___ RECORDS TO USE

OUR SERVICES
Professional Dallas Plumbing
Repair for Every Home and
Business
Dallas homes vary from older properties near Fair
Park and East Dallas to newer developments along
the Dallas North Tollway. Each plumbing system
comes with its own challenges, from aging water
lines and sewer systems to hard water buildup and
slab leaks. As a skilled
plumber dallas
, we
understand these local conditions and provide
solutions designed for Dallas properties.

______

• **ACTIVITY**
Lines above holding "from": give their count, nothing more.

• **SOLUTION TO THE EXERCISE**
2